EXERCISE PASSAGE:
• • • • • • •

Johnson vows not to resign over partygate scandals

Boris Johnson

Boris Johnson Prime Minister of Britain

British Prime Minister Boris Johnson has told parliament he would not resign, even as vultures within his party encircle him demanding his resignation over partygate scandals.

Johnson is struggling to quell an internal revolt by his own lawmakers who are angry over the parties in Downing Street, the prime minister’s office and residence, during COVID lockdowns.

The opposition Labour party has also asked him to quit over what have been termed the partygate scandals.

Johnson, who in 2019 won his party’s biggest majority in more than 30 years on a pledge to “Get Brexit Done”, has repeatedly apologised for the parties and said that he was unaware of many of them.

However, he attended what he said he thought was a work event on May 20, 2020 which revellers had been told to “bring their own booze”.

• • • • • • •

RECORD EXCERPTS:
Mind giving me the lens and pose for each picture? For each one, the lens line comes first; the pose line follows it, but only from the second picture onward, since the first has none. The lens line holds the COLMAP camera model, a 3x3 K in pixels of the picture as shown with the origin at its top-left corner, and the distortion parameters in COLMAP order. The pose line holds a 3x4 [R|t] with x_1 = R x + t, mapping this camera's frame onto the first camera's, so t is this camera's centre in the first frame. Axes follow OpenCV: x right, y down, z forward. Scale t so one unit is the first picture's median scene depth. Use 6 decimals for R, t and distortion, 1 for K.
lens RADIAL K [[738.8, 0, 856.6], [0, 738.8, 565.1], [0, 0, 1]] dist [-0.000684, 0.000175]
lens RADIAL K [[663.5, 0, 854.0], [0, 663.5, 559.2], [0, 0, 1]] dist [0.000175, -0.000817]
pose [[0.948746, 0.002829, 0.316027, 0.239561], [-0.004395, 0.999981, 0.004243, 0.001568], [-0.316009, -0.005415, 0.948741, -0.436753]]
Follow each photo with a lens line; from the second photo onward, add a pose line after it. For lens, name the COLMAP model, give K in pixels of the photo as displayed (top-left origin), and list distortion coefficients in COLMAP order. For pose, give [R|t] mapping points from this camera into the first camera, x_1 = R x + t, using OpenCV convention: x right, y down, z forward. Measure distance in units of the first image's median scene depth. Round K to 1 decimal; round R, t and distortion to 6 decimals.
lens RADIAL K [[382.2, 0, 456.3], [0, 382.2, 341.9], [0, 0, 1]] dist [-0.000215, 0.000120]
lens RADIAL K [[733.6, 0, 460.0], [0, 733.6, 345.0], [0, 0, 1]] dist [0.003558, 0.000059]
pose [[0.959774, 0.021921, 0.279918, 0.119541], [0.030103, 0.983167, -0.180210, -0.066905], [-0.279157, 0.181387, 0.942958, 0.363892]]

• • • • • • •

WHAT TO DO: Carry the news story on Boris Johnson and the partygate scandals forward from its final sentence. The items that come after this news story on Boris Johnson and the partygate scandals aren't needed here.

ANSWER TO THIS TASK:
“Every week, the prime minister offers absurd and frankly unbelievable defences to the Downing Street parties, and each week it unravels,” Keir Starmer, leader of the opposition Labour Party, told parliament.

Starmer, who welcomed the defection of lawmaker Christian Wakeford who left Johnson’s Conservatives to join Labour, asked Johnson if a prime minister should resign if he misled parliament. [

Asked directly if he would resign, Johnson said: “No”.

At the same session, a senior Conservative lawmaker told Johnson he should step down.

“I spent weeks and months defending the prime minister against often angry constituents,” former Brexit minister David Davis said.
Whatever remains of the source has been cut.